Digital Signal processing: IIR
filters
This assignment covers IIR filters. Your task is to solve a problem which requires realtime filtering of a physical
quantity. You have one option for the data acquisition: • If you don't want to spend any money you can use your webcam as an RGB colour
sensor, sampling at its frame rate. Every team needs to have a different application for their measurement. Think of
something simple such as measuring the speed of a fan with an LDR or the webcam. Perhaps you have a fishtank and you'd like to know how often a fish swims past. Or if the
flowerpot is watered. Add your topic to the wiki provided on moodle as soon as possible. It needs to solve a practical real life problem and require low, high, bandpass or bandstop
filtering. Excessive use of identical topics will result in low marks. Again you work in teams of two students and one report is submitted per team. 1. Present a realtime measurement problem to be solved which requires filtering. For
example noise needs to be removed or a signal needs to be detected. Marks are
given for initiative, inventiveness and originality (= ideas which haven't come
straight from the lecturer, lab demonstrators or other groups). Document the
experiment with (all compulsory):
[30%]
• photos of the setup
• dataflow diagrams
• YouTube clip(s)
in addition to your report. How would you like to present the results? Just as a plot
or perhaps a bar graph? QT for Python might be an option to look into. [20%]

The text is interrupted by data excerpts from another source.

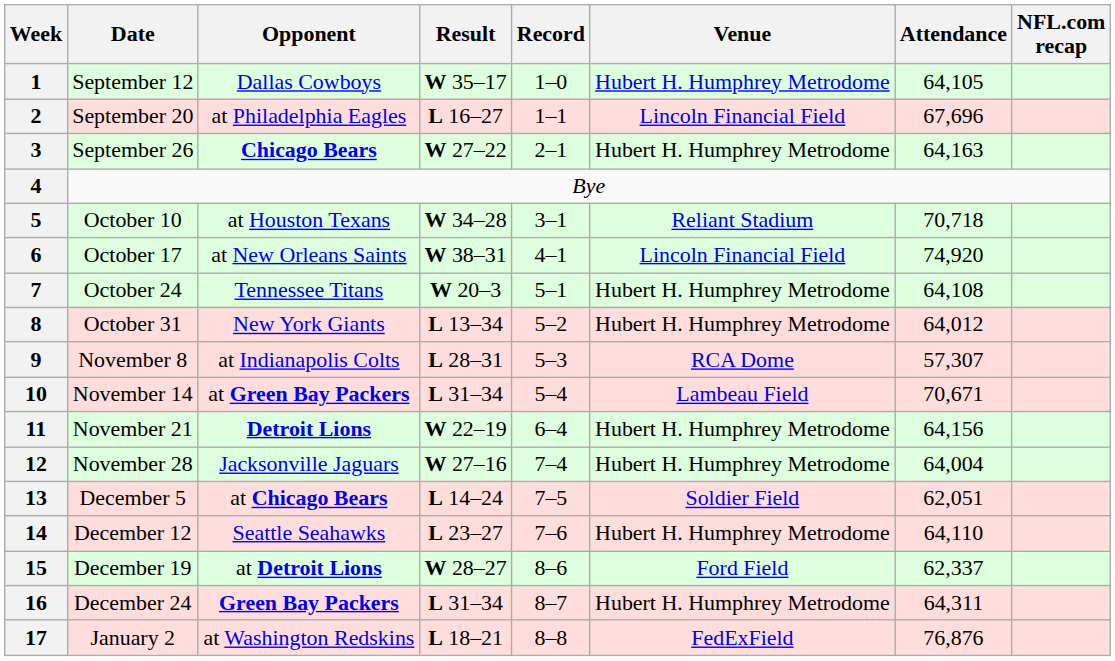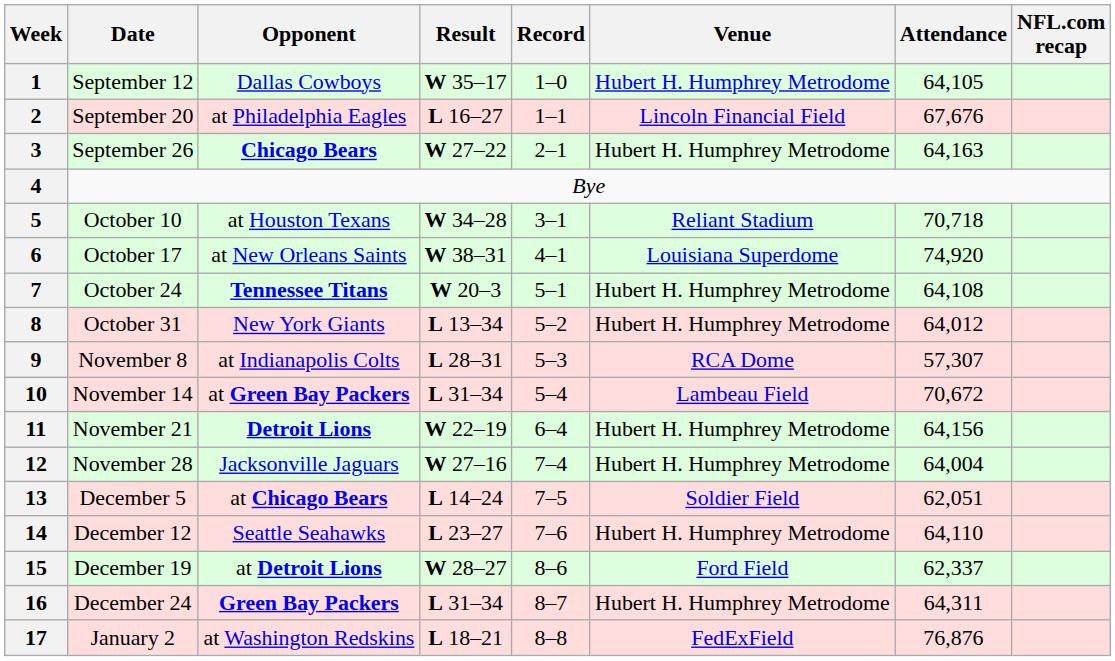2 | Attendance: 67,696 -> 67,676
6 | Venue: Lincoln Financial Field -> Louisiana Superdome
7 | Opponent: normal -> bold
10 | Attendance: 70,671 -> 70,672
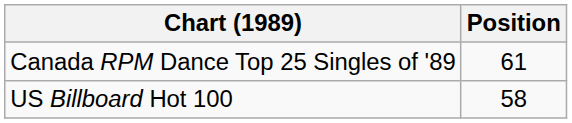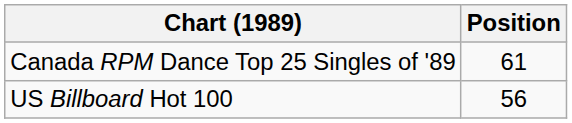US Billboard Hot 100 | Position: 58 -> 56
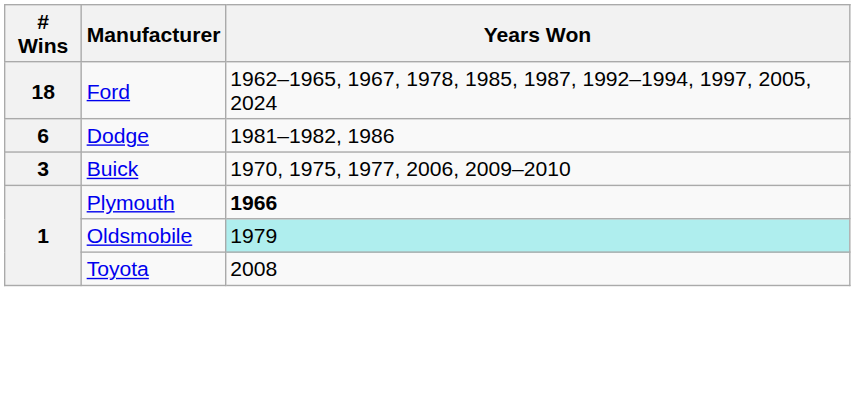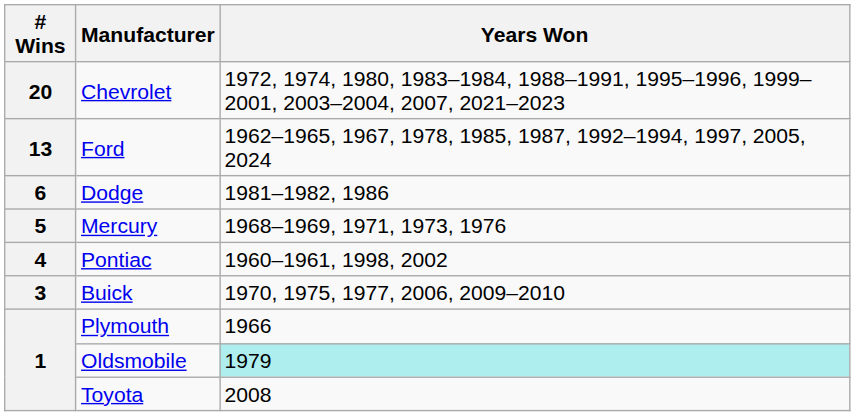+ row: 20 | Chevrolet | 1972, 1974, 1980, 1983–1984, 1988–1991, 1995–1996, 1999–2001, 2003–2004, 2007, 2021–2023
Ford | # Wins: 18 -> 13
+ row: 5 | Mercury | 1968–1969, 1971, 1973, 1976
+ row: 4 | Pontiac | 1960–1961, 1998, 2002
Plymouth | Years Won: bold -> normal
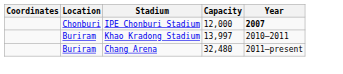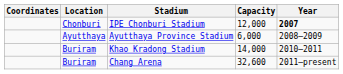+ row: Ayutthaya | Ayutthaya Province Stadium | 6,000 | 2008–2009
Khao Kradong Stadium | Capacity: 13,997 -> 14,000
Chang Arena | Capacity: 32,480 -> 32,600
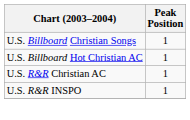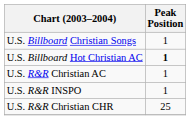U.S. Billboard Hot Christian AC | Peak Position: normal -> bold
+ row: U.S. R&R Christian CHR | 25
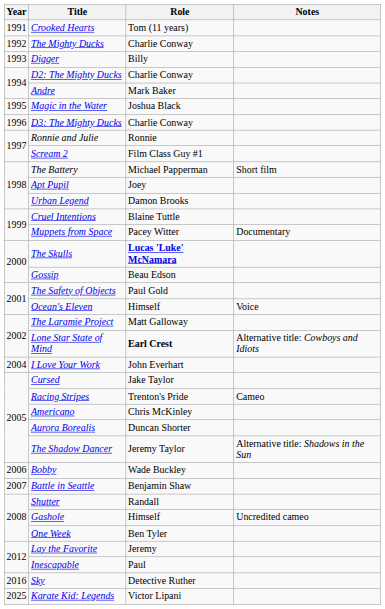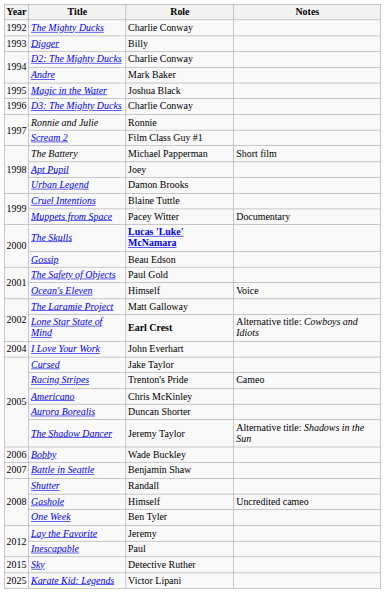- row: 1991 | Crooked Hearts | Tom (11 years)
Sky | Year: 2016 -> 2015
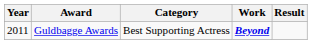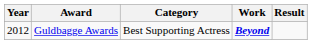Guldbagge Awards | Year: 2011 -> 2012
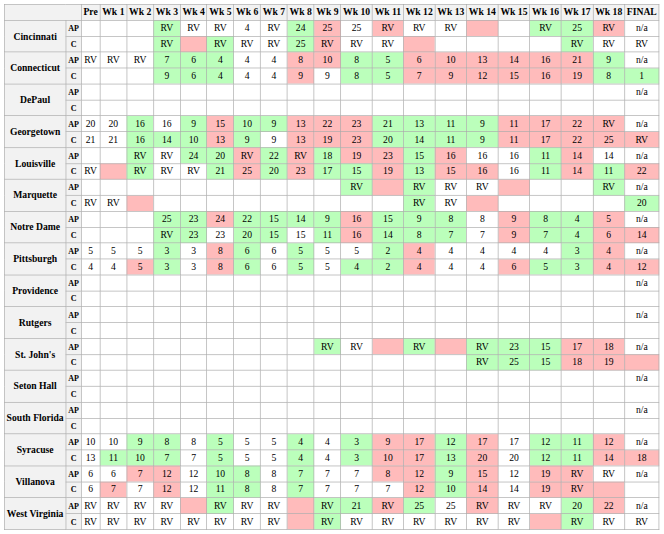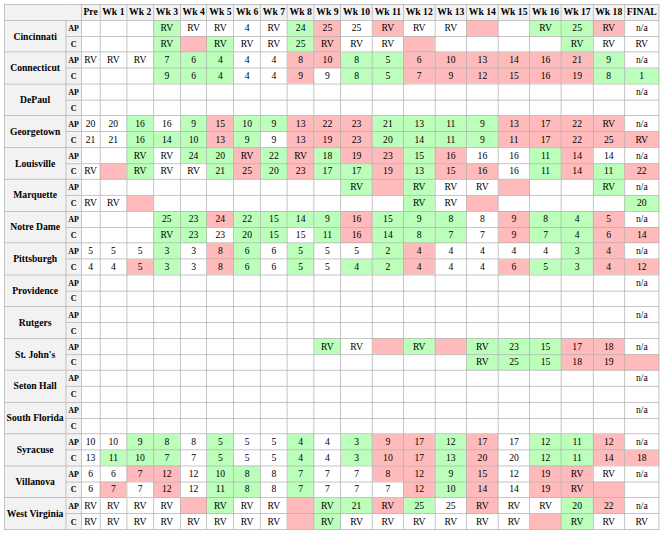Georgetown / AP | Wk 15: 11 -> 13
Louisville / C | Wk 10: 15 -> 17
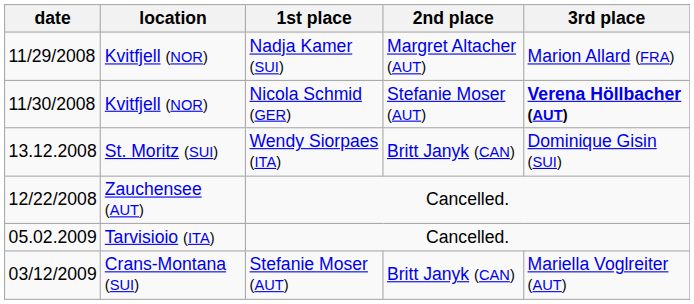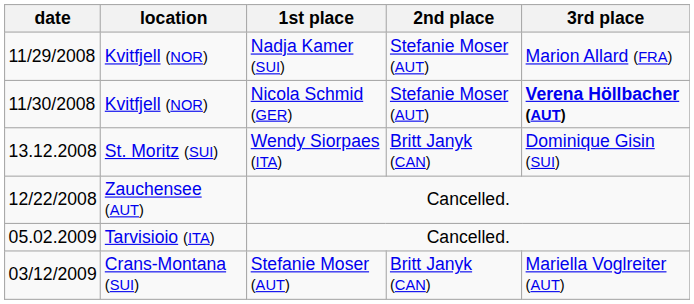11/29/2008 | 2nd place: Margret Altacher (AUT) -> Stefanie Moser (AUT)
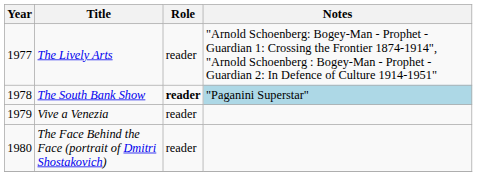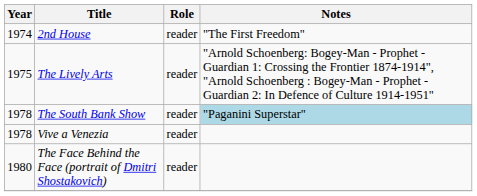+ row: 1974 | 2nd House | reader | "The First Freedom"
The Lively Arts | Year: 1977 -> 1975
The South Bank Show | Role: bold -> normal
Vive a Venezia | Year: 1979 -> 1978
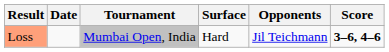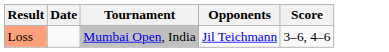- column: Surface | Hard
Loss | Score: bold -> normal
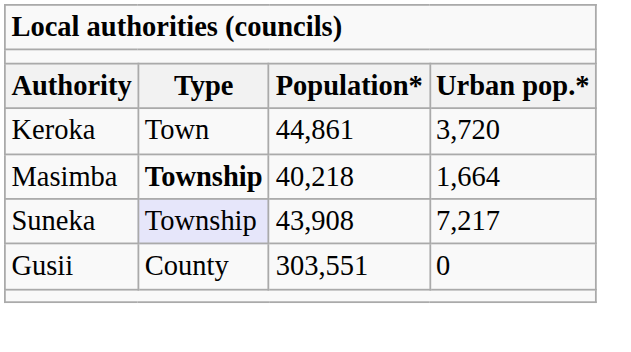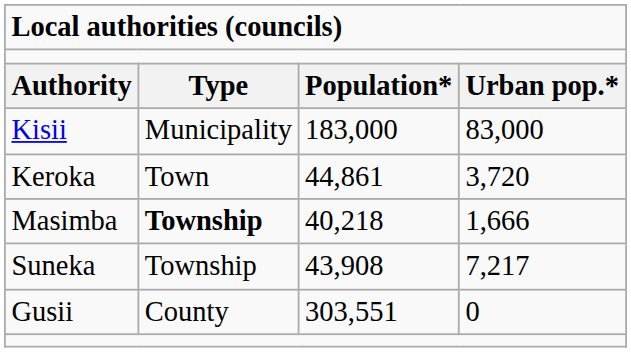+ row: Kisii | Municipality | 183,000 | 83,000
Masimba | column 4: 1,664 -> 1,666
Suneka | column 2: lavender background -> no background
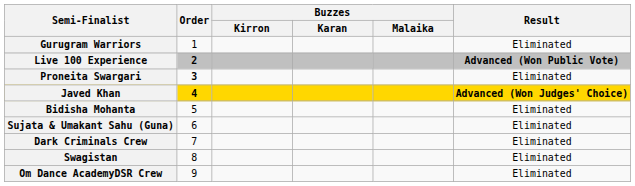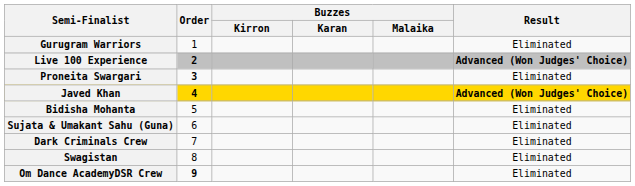Live 100 Experience | Result: Advanced (Won Public Vote) -> Advanced (Won Judges' Choice)
Om Dance AcademyDSR Crew | Order: normal -> bold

2. Check the sampling rate of your acquisition by running it for example
for 10secs and check against the number of samples expected. How could you
check for jitter in the sampling? [20%]
3. Determine the filter response(s) which are required and justify them. Generate the SOS coefficients for the filter(s) either with the help of Python's high
level functions or analytical solutions shown in the lecture. [20%]
4. Write two classes:
(a) IIR2Filter which implements a 2nd order IIR filter which takes the
coefficients in the constructor and has a method called:
y=IIR2Filter.filter(x)
where y and x are simple scalars (no arrays) as usual. Optimise this class that
it won't need any arrays for its buffers and coefficients. (b) a class IIRFilter which directly takes the SOS array from the high level IIR
design commands as its constructor argument and which then creates a chain
of 2nd order filter instances of IIR2Filter classes. Thus they form an array of
instances of IIR2Filter. Again implement a function which then filters the
signal:
y=IIRFilter.filter(x)
and then internally processes the data x by sending it through the chain of 2nd
order IIR2Filter classes. Implement the filtering operation again in the most
effective way by not using index operations. 5. Compare your filtered results with the original recordings, show both signals in a
realtime demo (YouTube clip) and discuss if you have been successful. Do a
critical analysis. [10%]
High level design commands are allowed such as “butter” but the actual IIR filtering
operations need be written from scratch as outlined above. Any use of “lfilter”,“conv” or
other high level python filter operation will result again in zero marks. Proof of realtime
processing in form of a video needs to be given and the video needs to show clearly what
it's about. Please add your link to the wiki and also add a readme to your zip containing all
the files. The code needs to be again submitted as a zip file and it will be tested if it runs. Crashing code will result in low marks. As before I expect sharp figures in vector format in the report. The complete code
needs to be in the appendix and also uploaded to moodle. Deadline for the report is 2nd Dec.